Da la impresión de que conforme el hablante se aleja del tema amoroso, descubre variantes mucho más interesantes y logradas, como en el poema “Ladón diserta sobre la eternidad”: “¿Quién ha narrado mi cola, / arrastrando soles del cielo, / vomitando fuego y vino en los jardines?” (p. 35). Pero los poemas se van intercalando, y recaen en el pastiche de un amor adolescente e ingenuo en su estilo: “Hoy solo me queda / la improbable canción / para una película muda / y una triste entelequia / bajo tu falda” (p. 37). Gran valentía usar la palabra “entelequia” en un verso, pero un resultado forzado, desastroso. Igual que en “PiedraPapelTijera”, donde el verso “Quería ofrecerte una erección” (p. 41) de verdad nos sonrojó, igual que leer un título trespatinesco como “Sincericidio” (p. 56).
No falta tampoco una poética, bastante lograda: “La poesía dura casi siempre / lo que dura / un barco de papel” (p. 57), que de no ser por ese tetrasílabo del medio diríamos que fue medida y pensada. Asimismo, el libro va cerrando con otros tres poemas que sí destacan, como “Moviola”: “Lo sé. / Todos fuimos ese fragmento alguna vez. / El negativo de una foto / que no pudimos revelar” (p. 62).

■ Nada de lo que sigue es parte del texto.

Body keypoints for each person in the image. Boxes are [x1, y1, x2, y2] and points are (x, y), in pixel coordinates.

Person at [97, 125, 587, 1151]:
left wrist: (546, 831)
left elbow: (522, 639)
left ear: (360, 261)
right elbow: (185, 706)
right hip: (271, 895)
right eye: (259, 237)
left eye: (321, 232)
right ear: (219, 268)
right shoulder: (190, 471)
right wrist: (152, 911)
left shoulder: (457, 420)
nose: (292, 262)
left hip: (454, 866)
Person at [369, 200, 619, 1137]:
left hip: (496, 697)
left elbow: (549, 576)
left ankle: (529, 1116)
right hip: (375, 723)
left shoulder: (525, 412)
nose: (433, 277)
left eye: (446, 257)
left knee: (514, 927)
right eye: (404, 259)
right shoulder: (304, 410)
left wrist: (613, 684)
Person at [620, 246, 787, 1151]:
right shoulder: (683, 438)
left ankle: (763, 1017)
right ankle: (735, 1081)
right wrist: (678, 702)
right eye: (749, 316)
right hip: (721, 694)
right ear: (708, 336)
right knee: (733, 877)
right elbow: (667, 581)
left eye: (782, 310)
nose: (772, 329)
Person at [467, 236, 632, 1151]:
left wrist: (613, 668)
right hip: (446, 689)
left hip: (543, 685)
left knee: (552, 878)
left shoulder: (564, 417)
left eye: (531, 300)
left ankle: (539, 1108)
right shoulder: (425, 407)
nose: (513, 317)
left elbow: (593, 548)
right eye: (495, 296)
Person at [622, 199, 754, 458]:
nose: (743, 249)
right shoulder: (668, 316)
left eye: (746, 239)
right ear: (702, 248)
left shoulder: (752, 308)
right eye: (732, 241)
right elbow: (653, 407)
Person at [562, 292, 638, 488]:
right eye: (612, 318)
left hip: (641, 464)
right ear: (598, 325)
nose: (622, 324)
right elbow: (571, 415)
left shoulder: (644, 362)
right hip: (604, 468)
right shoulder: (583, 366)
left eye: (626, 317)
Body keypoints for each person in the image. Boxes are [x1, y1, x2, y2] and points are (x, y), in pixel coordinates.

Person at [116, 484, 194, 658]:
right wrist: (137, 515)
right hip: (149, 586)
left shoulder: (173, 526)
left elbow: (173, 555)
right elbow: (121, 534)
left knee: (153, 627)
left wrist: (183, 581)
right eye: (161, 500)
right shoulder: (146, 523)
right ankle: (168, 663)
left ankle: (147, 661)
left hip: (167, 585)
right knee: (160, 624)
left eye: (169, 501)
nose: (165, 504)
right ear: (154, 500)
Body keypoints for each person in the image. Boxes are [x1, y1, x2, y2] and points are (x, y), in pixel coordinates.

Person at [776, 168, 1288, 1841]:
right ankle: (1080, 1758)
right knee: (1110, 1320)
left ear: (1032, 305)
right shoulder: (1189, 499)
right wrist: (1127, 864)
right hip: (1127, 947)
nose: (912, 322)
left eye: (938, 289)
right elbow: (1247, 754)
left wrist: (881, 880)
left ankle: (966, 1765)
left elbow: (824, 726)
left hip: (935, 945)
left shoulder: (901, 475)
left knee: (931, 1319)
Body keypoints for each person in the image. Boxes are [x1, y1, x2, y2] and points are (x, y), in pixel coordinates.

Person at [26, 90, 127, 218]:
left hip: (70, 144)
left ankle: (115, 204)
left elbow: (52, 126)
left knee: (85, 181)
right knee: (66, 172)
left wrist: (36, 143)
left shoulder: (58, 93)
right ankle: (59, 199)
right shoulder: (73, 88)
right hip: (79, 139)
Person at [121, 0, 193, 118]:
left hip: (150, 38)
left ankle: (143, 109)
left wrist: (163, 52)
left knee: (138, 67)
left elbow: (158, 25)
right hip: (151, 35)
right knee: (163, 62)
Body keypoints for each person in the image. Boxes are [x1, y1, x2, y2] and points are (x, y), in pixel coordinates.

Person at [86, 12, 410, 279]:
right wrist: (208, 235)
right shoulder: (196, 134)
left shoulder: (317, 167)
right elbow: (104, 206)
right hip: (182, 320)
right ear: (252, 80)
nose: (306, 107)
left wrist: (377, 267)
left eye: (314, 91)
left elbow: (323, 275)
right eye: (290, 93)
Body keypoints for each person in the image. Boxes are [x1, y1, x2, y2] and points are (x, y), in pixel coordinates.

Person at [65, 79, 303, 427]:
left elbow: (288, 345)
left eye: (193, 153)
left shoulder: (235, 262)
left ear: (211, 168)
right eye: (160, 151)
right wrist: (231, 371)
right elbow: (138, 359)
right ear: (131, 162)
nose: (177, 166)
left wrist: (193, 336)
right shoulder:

En síntesis, consideramos que el libro es muy irregular (puntos altos y puntos bajos por igual), un chance perdido para un debut que –mejor tallereado– hubiera sido mucho más poderoso. Cuando se acerca al amor, el hablante se dirige a un receptor y el tono se asemeja a la poesía de Gelman o de Luis Chaves, a veces con aciertos, muchas veces no, igual que sucede en la poesía de estos dos autores. Lo más interesante del libro aparece cuando ese hablante se aleja del lirismo o del intimismo, y reflexiona sobre el mundo, el tiempo o la precariedad de la existencia. El poemario parece hecho a retazos, y sufre por esto, a pesar de que se supone que la metáfora de la moviola lo indica, igual que Mauricio Molina en la contraportada, quien afirma: “un rompecabezas cuyos pedazos no terminan de calzar”. No hay mejor manera de describir un texto al cual le faltó algo de mano dura para haber hecho lucir con más brillo aquello que estuvo en algún momento destinado a brillar.